Legal

January 17, 2023 Published by South Alberta Chapter - By Kate Kozowyk

When Remediation is Required

From the Winter 2023 issue of the CCI South Alberta CCI Review

A recent decision from the Alberta Court of Queen’s Bench, Trevor Dunn v Condominium Corporation No 042 0105 and Celtic Management Services Inc., 2022 ABQB 516, serves as a useful reminder to Condominium Corporation Boards and their Property Managers to ensure that when remediation is required pursuant to the Bylaws or the Condominium Property Act, the Board commences that remediation without unreasonable delay, noise or other issues that inconvenience the Owners affected.

In Dunn, the Condominium Board was required to replace the roof of a condominium building due to water ingress in 2014. The contract with the roofing company stated that work was to take place from July 2014 to November 2014, but significant delays resulted in the work taking place from October 2014 to November 2015.

The Plaintiff (Mr. Dunn) owned the penthouse unit of the condominium, which he rented to a tenant. The tenant complained about noise, windows being boarded up, inability to access balcony, and heating issues during the roof construction. As a result, Mr. Dunn subsequently decreased the rent of the unit from $5,500 to $2,500 a month during construction and thereafter filed a Statement of Claim against the Condominium Corporation (the “CC”) and the Property Manager (the “PM”) for lost rent due to nuisance.

The Defendants (CC and PM) argued that the interference presented by the construction was trivial, and alternatively, that it was reasonable in the circumstances. The Court looked at the severity of the issues experienced by the Mr. Dunn’s tenant and concluded that they were far more than “trivial” or a “slight annoyance”. During the construction:

  • the Unit received little to no natural light due to windows being boarded up;
  • banging, sawing, and foot noise on the roof every day;
  • construction beginning every morning at 7 a.m. and continuing relentlessly;
  • continued debris on the balcony preventing the tenant from accessing it at all;
  • workers constantly looking into the windows that were not covered;
  • temperatures in the Unit dropped below 18 degrees Celsius (in the winter) as the insulation on the roof was removed (which required the use of space heaters in the unit as a result); and
  • the construction lasted more than three times the length originally contemplated.

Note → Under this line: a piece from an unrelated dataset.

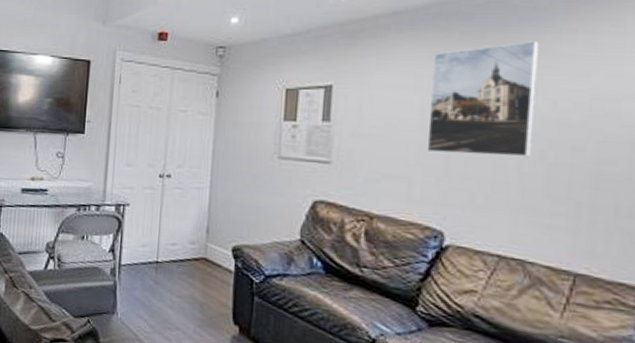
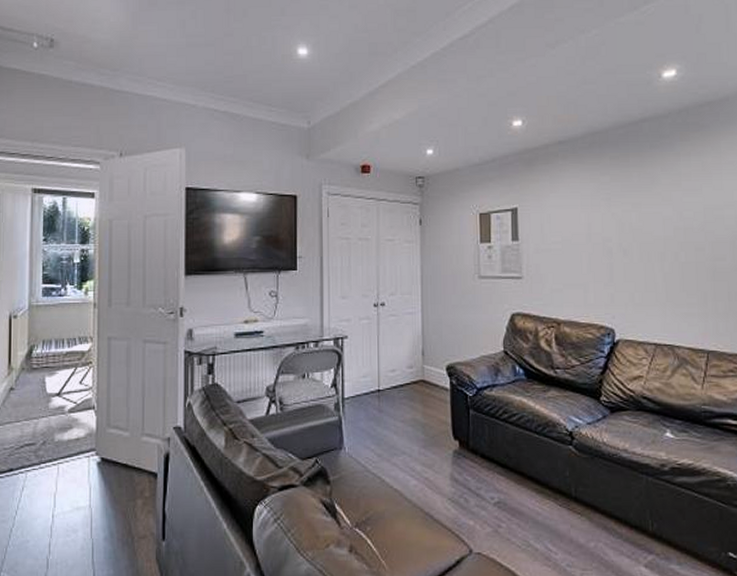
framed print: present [426,41,539,158] -> none [592,163,669,262]

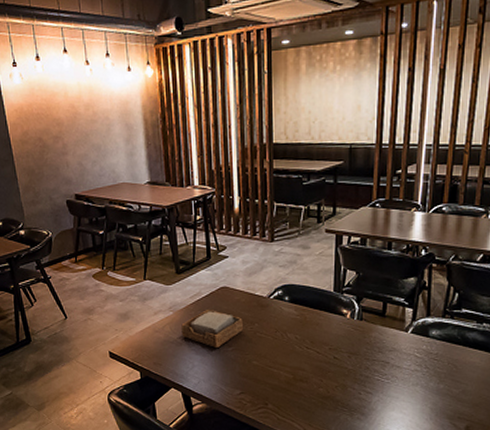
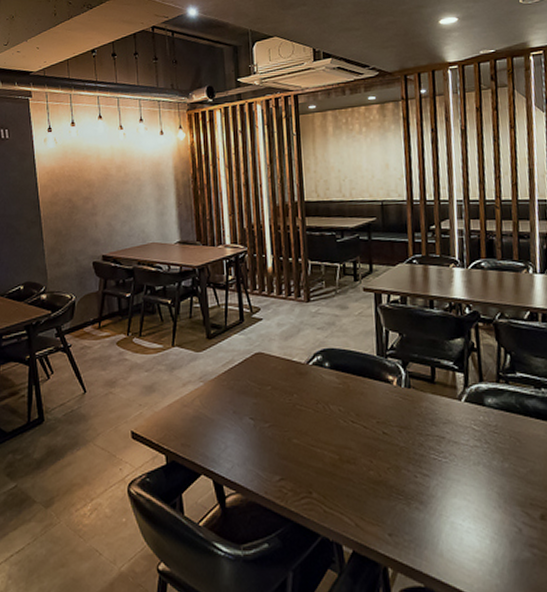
napkin holder: present [181,310,243,349] -> none [212,379,281,425]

The CC argued that section 73(2) of the Condominium Property Act places a duty on a CC to keep the property in a state of good repair, and therefore the inevitable nuisance from the necessary construction was protected. The Defendants further argued that a clause of the Corporation’s Bylaws precluded the action. The clause stated: “Neither the Corporation nor its Board Members, shall be responsible to any Owner, Tenant or occupier of a Unit, for any damage or loss whatsoever caused by or to the person or property of any Owner, Tenant or occupier of a Unit.”

The Court dismissed both arguments. Firstly, the court stated that the Bylaw language did not apply when the claim was advanced in “nuisance”. Secondly, although witnesses for the CC (from the construction company) did testify that there were several reasons for the delays (problems with obtaining the necessary roof anchors and doing the preparation work at the beginning of the construction; working through the winter months where the environment delays the progress; not having access to the roof prior to construction beginning; and 15 change orders) and testified that there was no work done that was unnecessary or inappropriate, the Court found that there was not enough evidence to show that the construction could not have proceeded in a different, more reasonable, less obtrusive manner. As a result, the fact that the roof repair was required under the CPA did not protect the CC from the unreasonableness of how the repairs were conducted.

The Court ultimately found the CC liable to the Owner for nuisance, and awarded the Owner a sum of $25,250 (the claim against the PM was dismissed, as they did not own or use the land from which the nuisance emanated and were therefore not liable for a nuisance claim).

This case is an important reminder that the CC has an obligation to commence repairs in a timely basis (where such repairs are required by the Bylaws or the CPA), that these repairs must be conducted reasonably and that the obligation to ensure both timely and reasonable repairs rests with the CC.